== Segment start ==

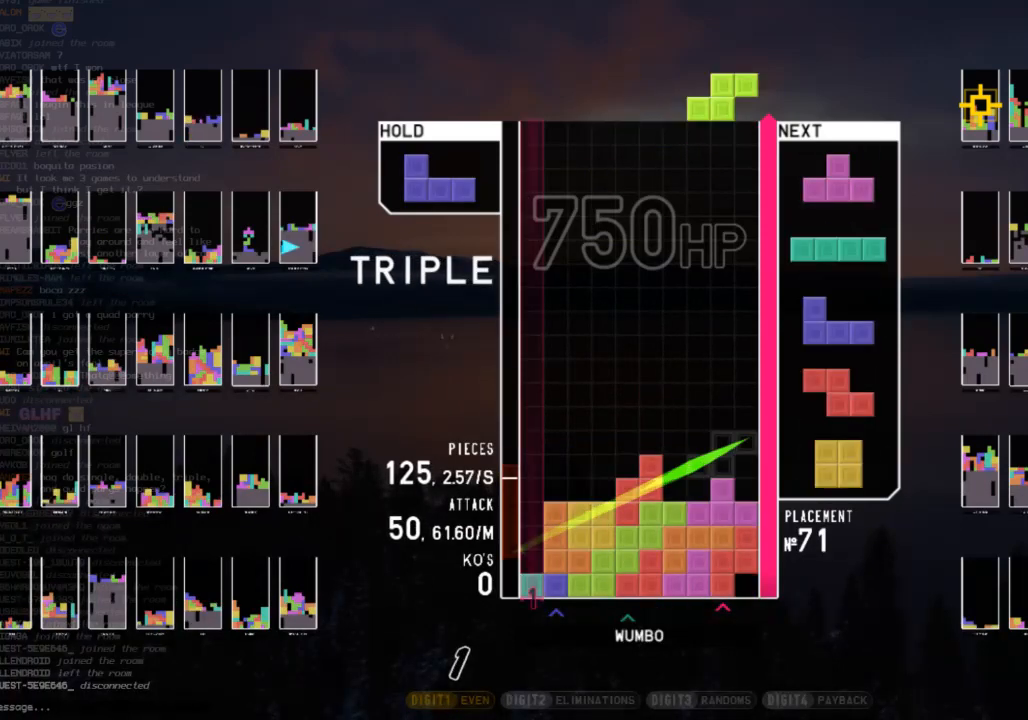
{"keys": [], "events": [[67, "down", "up"], [100, "right", "up"], [200, "left", "down"], [233, "down", "down"], [233, "left", "up"], [300, "down", "up"]]}
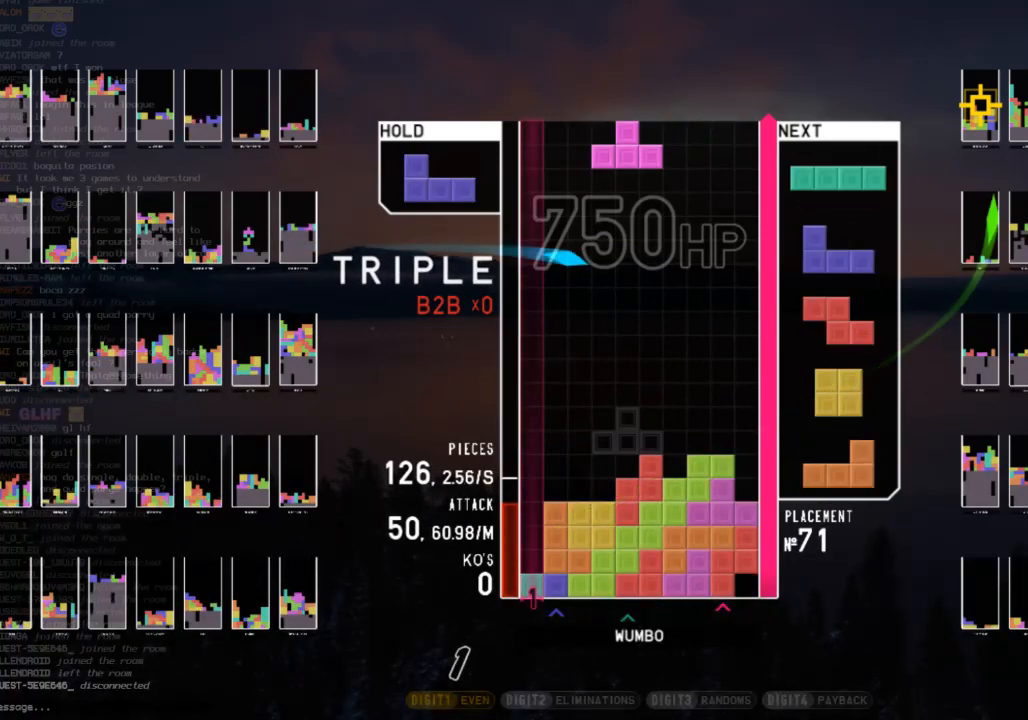
{"keys": ["down"], "events": [[100, "left", "down"], [200, "c", "down"], [300, "x", "down"], [367, "c", "up"], [367, "left", "up"], [433, "down", "down"], [433, "x", "up"]]}
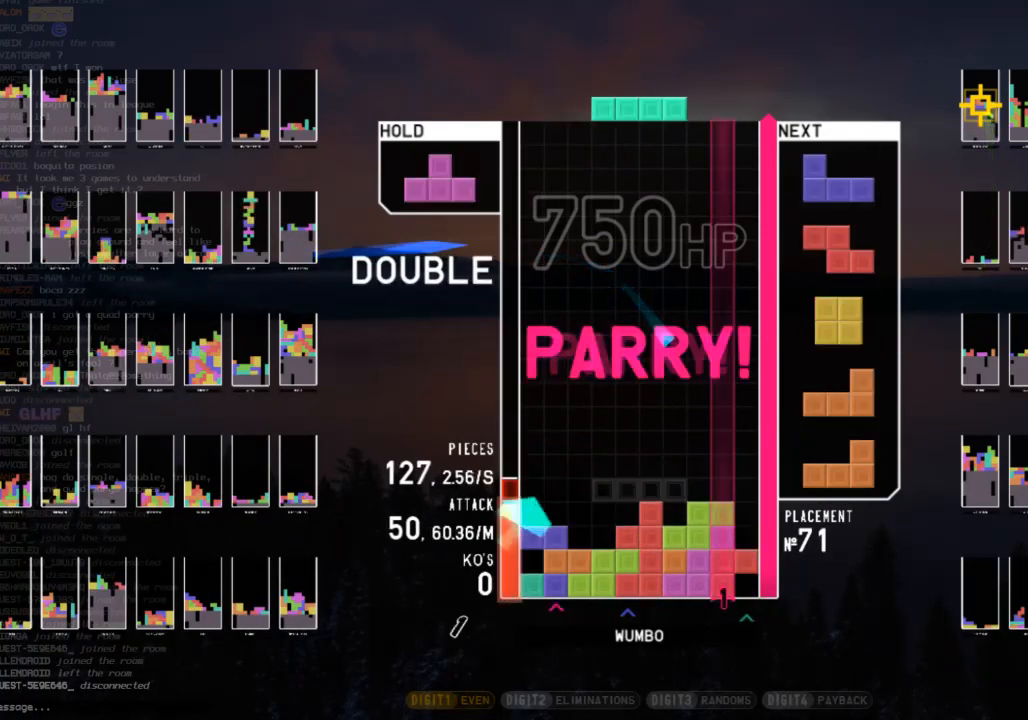
{"keys": [], "events": [[33, "down", "up"]]}
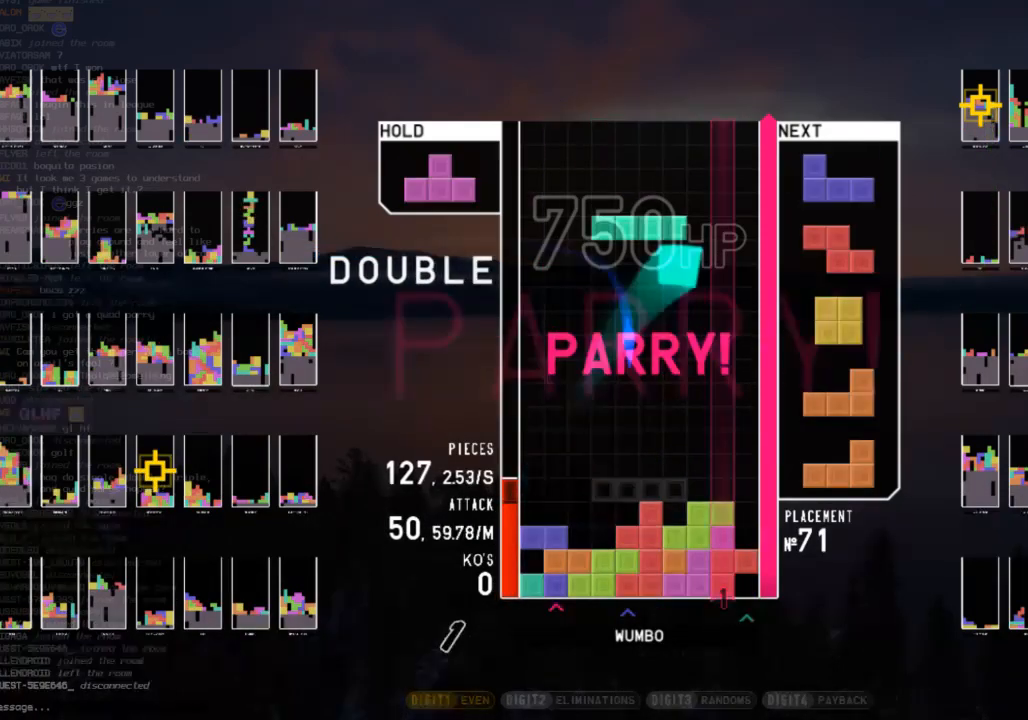
{"keys": ["x"], "events": [[333, "c", "down"], [433, "left", "down"], [433, "x", "down"], [467, "c", "up"], [467, "left", "up"]]}
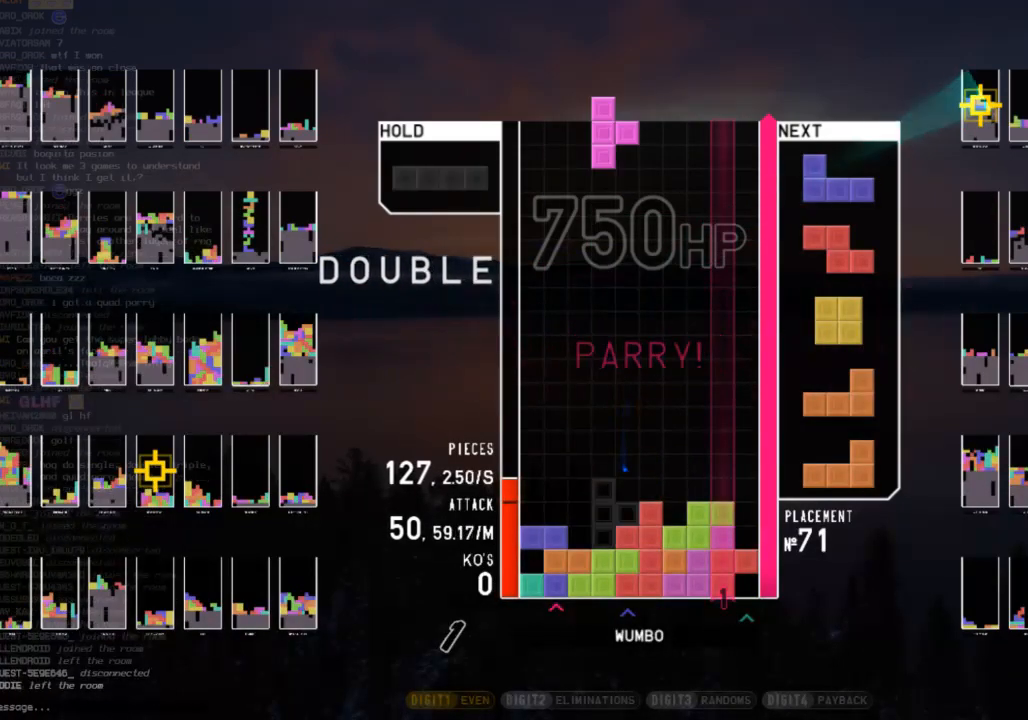
{"keys": ["x"], "events": [[33, "x", "up"], [67, "down", "down"], [133, "left", "down"], [167, "down", "up"], [167, "shift", "down"], [300, "down", "down"], [300, "left", "up"], [300, "shift", "up"], [367, "c", "down"], [367, "right", "down"], [400, "down", "up"], [433, "x", "down"], [500, "c", "up"], [500, "right", "up"]]}
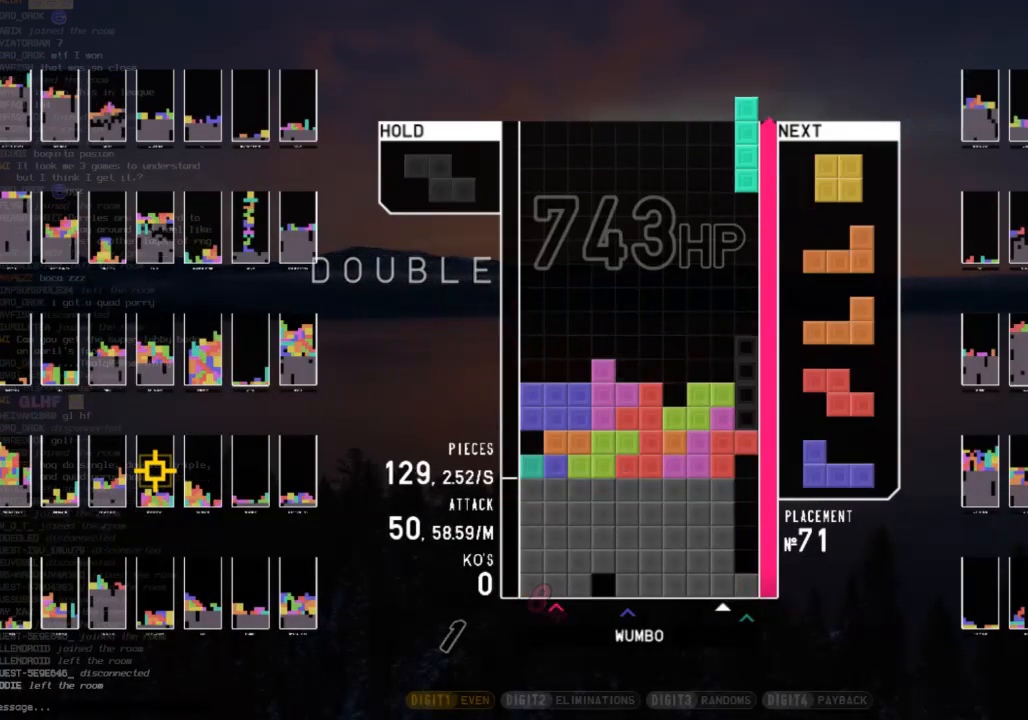
{"keys": ["down", "right"], "events": [[33, "down", "down"], [33, "x", "up"], [133, "c", "down"], [133, "down", "up"], [167, "x", "down"], [233, "right", "down"], [267, "c", "up"], [267, "right", "up"], [333, "x", "up"], [367, "right", "down"], [400, "down", "down"]]}
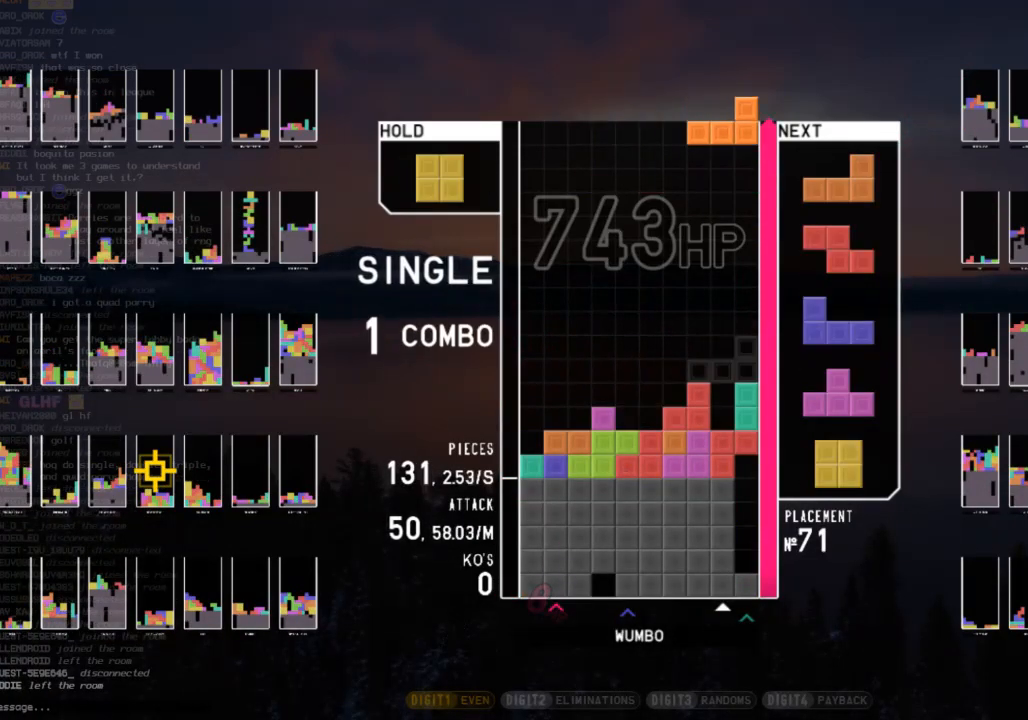
{"keys": ["left"], "events": [[67, "down", "up"], [67, "right", "up"], [100, "z", "down"], [133, "down", "down"], [133, "left", "down"], [200, "down", "up"], [200, "z", "up"], [233, "shift", "down"], [333, "left", "up"], [400, "down", "down"], [400, "shift", "up"], [433, "left", "down"], [467, "down", "up"]]}
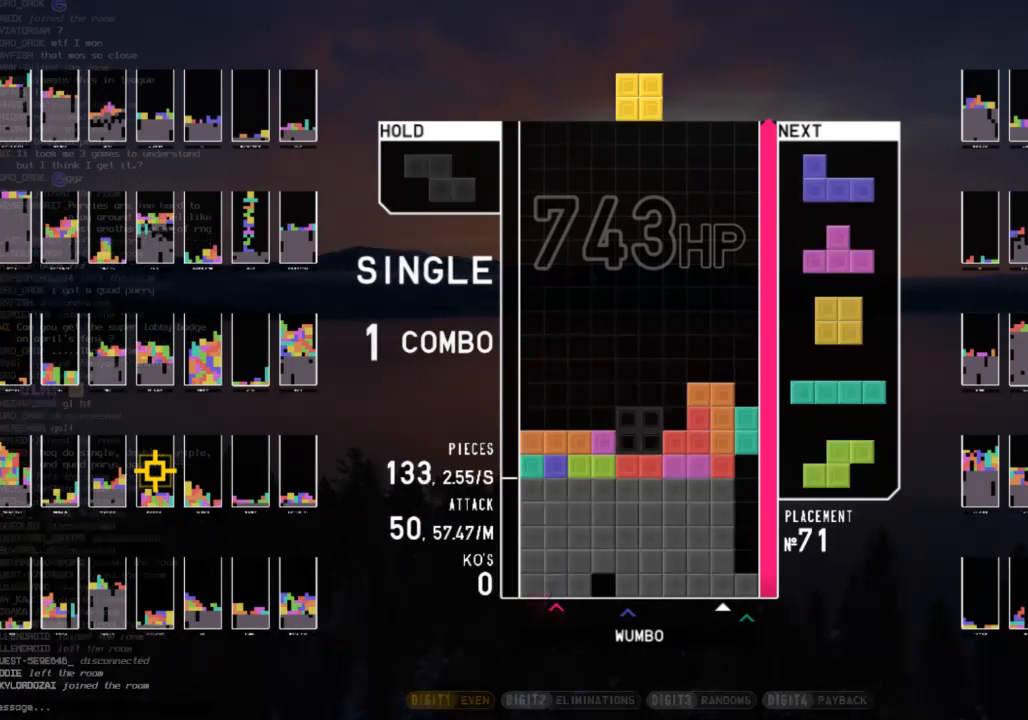
{"keys": [], "events": [[33, "c", "down"], [133, "c", "up"], [133, "left", "up"], [200, "down", "down"], [300, "c", "down"], [300, "down", "up"], [400, "right", "down"], [400, "x", "down"], [433, "c", "up"], [433, "right", "up"], [500, "x", "up"]]}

== Segment end ==

*Action item*. If a line in the data above contains "shift", return that line.

*Answer to this problem*.
{"keys": ["x"], "events": [[33, "x", "up"], [67, "down", "down"], [133, "left", "down"], [167, "down", "up"], [167, "shift", "down"], [300, "down", "down"], [300, "left", "up"], [300, "shift", "up"], [367, "c", "down"], [367, "right", "down"], [400, "down", "up"], [433, "x", "down"], [500, "c", "up"], [500, "right", "up"]]}
{"keys": ["left"], "events": [[67, "down", "up"], [67, "right", "up"], [100, "z", "down"], [133, "down", "down"], [133, "left", "down"], [200, "down", "up"], [200, "z", "up"], [233, "shift", "down"], [333, "left", "up"], [400, "down", "down"], [400, "shift", "up"], [433, "left", "down"], [467, "down", "up"]]}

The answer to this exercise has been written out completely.